=== Exercise details ===
What lines below contain the word "продуктов"? Please pull each one out.

BEGIN Provided data

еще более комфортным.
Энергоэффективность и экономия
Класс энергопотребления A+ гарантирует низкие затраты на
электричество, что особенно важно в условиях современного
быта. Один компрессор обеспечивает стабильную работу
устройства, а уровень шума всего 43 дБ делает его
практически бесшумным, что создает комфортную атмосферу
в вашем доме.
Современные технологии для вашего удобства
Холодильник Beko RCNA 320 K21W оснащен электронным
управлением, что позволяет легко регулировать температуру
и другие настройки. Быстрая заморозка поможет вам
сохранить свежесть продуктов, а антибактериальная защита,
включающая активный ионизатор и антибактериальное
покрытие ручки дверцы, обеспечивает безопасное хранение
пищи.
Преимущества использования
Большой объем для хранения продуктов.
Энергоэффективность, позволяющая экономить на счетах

END Provided data

=== Result of the task ===
сохранить свежесть продуктов, а антибактериальная защита,
Большой объем для хранения продуктов.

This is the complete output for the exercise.